## Excerpt provided
# what caliber riffle to get FIRST POST



## Mikedgates (Nov 22, 2008)

well I in the market for a new riffle, I won a weatherby vanguard in 300 win mag. the problem is I am left handed and that gun is right only. so I decided to sell that one and buy me a left handed one, I looking at the tikka and remington 700 seem to have the most left hand models.

anyway On caliber I would like something I can shoot everything . mostly would be hunting deer and antelope and some woodchucks from time to time, But would like to be able to kill a elk also.

would also like to be able to shoot 500 yard with it.

The only riffle I own now is in 270 , but used to have a 7mm mag and recoil didnt seem to bother me. I was thinking of the 300 win mag ,but am worried about recoil .if I got a tikka t3 lite in 300 win mag it would only weigh 63/4 lbs. I am thinking it might be two much recoil.

any Ideas??


----------



## Backwoods270 (Nov 22, 2008)

You already have what you need with the 270 that you have now my friend, it will do everything you are wanting to do.


----------



## snowslayer (Feb 4, 2008)

I'd go with a .308. Mainly because its a military round


----------



## mike landrich (Jul 5, 2008)

Go with the 300. There are reduced recoil loads available, which you could use for deer and antelope and you can get full-power loads for elk.


----------



## Elkoholic (Oct 29, 2008)

7mm rem mag is probable suits your needs the best. A 257 weatherby mag is the perfect prarie gun. Light for elk or moose but a 120 grn partition does the trick. You could also go 280 ackley, almost the same balistics as a 7mm rem mag with less recoil. I would start with how much you plan to shoot and how much you want to spend shooting.

## Data for processing

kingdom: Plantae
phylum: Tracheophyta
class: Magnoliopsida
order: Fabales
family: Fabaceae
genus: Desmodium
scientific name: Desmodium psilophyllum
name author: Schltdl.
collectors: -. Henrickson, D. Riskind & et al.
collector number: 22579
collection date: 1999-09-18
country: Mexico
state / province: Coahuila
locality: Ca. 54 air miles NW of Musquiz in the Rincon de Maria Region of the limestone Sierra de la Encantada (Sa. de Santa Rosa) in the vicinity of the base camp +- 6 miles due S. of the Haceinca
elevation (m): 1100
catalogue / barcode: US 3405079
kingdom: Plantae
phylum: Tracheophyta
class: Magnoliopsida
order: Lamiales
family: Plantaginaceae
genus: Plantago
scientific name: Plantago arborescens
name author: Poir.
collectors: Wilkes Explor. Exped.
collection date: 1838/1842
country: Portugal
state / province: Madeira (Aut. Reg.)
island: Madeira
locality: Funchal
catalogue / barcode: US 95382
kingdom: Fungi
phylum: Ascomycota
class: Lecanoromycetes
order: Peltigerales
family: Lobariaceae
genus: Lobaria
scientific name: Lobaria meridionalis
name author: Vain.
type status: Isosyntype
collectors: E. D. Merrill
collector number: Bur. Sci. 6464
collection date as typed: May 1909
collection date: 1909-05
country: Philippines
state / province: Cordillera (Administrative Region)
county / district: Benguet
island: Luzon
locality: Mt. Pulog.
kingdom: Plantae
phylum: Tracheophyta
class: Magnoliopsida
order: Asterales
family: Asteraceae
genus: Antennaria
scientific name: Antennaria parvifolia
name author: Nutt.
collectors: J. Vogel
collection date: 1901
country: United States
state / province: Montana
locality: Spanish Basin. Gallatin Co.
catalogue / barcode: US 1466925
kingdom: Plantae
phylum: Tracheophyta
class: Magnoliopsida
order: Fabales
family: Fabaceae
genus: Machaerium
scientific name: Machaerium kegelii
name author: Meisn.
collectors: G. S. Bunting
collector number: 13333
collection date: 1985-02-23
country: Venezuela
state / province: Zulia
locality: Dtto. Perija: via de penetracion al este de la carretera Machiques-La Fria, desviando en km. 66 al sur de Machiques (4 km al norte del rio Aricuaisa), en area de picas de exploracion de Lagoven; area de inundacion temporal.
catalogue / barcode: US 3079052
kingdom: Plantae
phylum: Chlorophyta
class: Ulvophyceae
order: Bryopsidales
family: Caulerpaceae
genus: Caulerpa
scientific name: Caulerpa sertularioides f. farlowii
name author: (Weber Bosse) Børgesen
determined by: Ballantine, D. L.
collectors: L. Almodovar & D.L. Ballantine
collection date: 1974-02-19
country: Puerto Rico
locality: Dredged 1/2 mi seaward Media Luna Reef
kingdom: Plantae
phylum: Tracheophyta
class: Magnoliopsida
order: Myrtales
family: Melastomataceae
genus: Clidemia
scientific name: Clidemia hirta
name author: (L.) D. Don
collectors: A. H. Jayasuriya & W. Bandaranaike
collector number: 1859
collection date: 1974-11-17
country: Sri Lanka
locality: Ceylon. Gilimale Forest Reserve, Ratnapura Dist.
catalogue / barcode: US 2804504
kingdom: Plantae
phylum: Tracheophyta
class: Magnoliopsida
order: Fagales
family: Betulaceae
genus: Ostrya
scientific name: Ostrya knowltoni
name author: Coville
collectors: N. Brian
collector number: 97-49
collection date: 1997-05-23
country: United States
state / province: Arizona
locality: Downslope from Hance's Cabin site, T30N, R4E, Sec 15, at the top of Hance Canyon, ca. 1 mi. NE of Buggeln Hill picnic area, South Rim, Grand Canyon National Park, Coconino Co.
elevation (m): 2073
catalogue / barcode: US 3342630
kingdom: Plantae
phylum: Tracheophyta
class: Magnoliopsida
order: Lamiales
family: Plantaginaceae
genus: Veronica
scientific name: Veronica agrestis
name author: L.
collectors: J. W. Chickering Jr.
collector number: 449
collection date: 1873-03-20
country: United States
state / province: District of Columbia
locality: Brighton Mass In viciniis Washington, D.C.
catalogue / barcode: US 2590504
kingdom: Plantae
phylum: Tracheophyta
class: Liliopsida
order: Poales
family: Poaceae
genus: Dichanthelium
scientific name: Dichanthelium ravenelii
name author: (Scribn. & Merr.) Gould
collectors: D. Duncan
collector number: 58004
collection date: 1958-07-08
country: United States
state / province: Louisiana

## The tasks
1/ For the rifle caliber thread, decide whether each statement agrees with it. Answer yes or no for each, and quote the deciding words.
(a) Mikedgates is left-handed.
(b) Backwoods270 recommends a .308.
(c) mike landrich says reduced recoil loads could be used for deer and antelope.
2/ Please copy out the lines of the entries from the line containing "name author: Coville" up to and including the line containing "state / province: Arizona".

## Solutions to the exercise
1/
(a) Yes: "the problem is I am left handed and that gun is right only"
(b) No: "You already have what you need with the 270 that you have now my friend, it will do everything you are wanting to do."
(c) Yes: "There are reduced recoil loads available, which you could use for deer and antelope"

2/
name author: Coville
collectors: N. Brian
collector number: 97-49
collection date: 1997-05-23
country: United States
state / province: Arizona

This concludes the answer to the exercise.